Reading text:
----

Quick Take:

There is a 95% chance that El Niño will persist into next year, and a 71% chance that it will become a “strong” El Niño, officials say.

On the heels of a record-setting wet and warm August, forecasters on Thursday announced that El Niño is gaining strength and will almost certainly persist into 2024.

El Niño, the warm phase of the El Niño-La Niña Southern Oscillation pattern, is a major driver of weather worldwide and is often associated with hotter global temperatures and wetter conditions in California.

The system arrived in June and has been steadily gaining strength, with a 95% chance that it will persist into at least the first three months of 2024, according to the National Oceanic and Atmospheric Administration. The odds of the system becoming a “strong” El Niño have increased to 71%.

That could result in a soggy January, February and March in Central and Southern California, said Daniel Swain, a climate scientist with UCLA.

“Right now, if you had to put money on it, the good money would probably be on a significantly wetter-than-average second half to winter in particular,” Swain said during a briefing Thursday, noting that those months are already the wettest time of year in Central and Southern California.

However, the odds of that occurring currently range from 40% to 60%, he said, so it is far from a guarantee.

NOAA officials shared a similarly inconclusive outlook for the Golden State. The strong El Niño will be meeting with long-term drying trends andanomalously warm ocean temperatures driven by climate change, making its outcome increasingly difficult to predict.

Forecasts currently show equal chances of wetter- or drier-than-normal conditions between October and December in most of California, said Scott Handel, a meteorologist with NOAA’s Climate Prediction Center.

But “given the strong El Niño event likely to occur this winter, we are leaning toward above-normal precipitation, slightly, for the Los Angeles area this winter,” he said.

Adding to the uncertainty is characteristic variation among El Niño events, with no two playing out the same way.

“It is never a guarantee,” said Jan Null, a meteorologist with Golden Gate Weather Services. “The best case study is last year with a La Niña, and all the models calling for below-normal precipitation. That was not what happened.”

----

Available data:
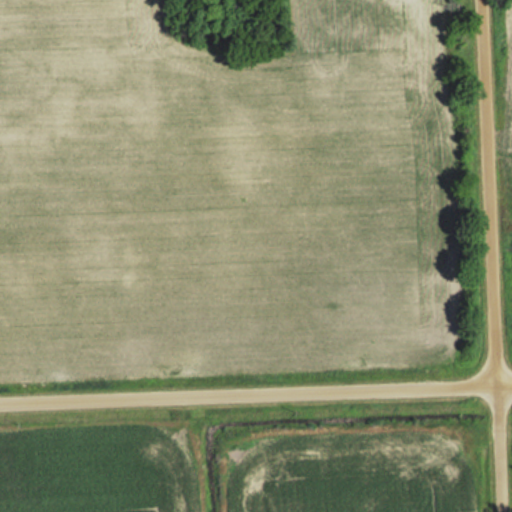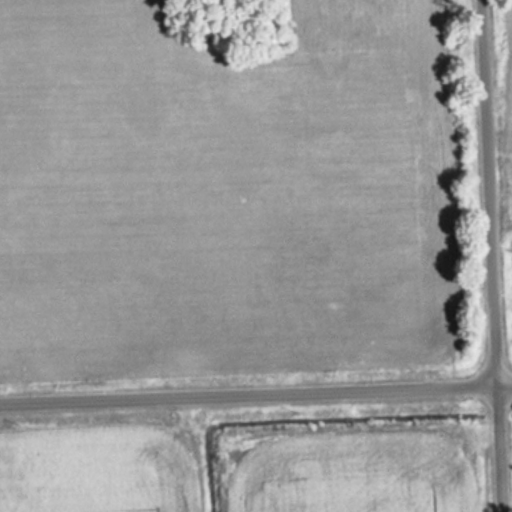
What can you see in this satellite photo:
road: (487, 256)
road: (502, 382)
road: (246, 391)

----

Exercise brief:
Can you update the El Niño forecast article between "The system arrived" and "from a guarantee.", inclusive, so that "briefing" reads "news conference"?

The solution:
The system arrived in June and has been steadily gaining strength, with a 95% chance that it will persist into at least the first three months of 2024, according to the National Oceanic and Atmospheric Administration. The odds of the system becoming a “strong” El Niño have increased to 71%.

That could result in a soggy January, February and March in Central and Southern California, said Daniel Swain, a climate scientist with UCLA.

“Right now, if you had to put money on it, the good money would probably be on a significantly wetter-than-average second half to winter in particular,” Swain said during a news conference Thursday, noting that those months are already the wettest time of year in Central and Southern California.

However, the odds of that occurring currently range from 40% to 60%, he said, so it is far from a guarantee.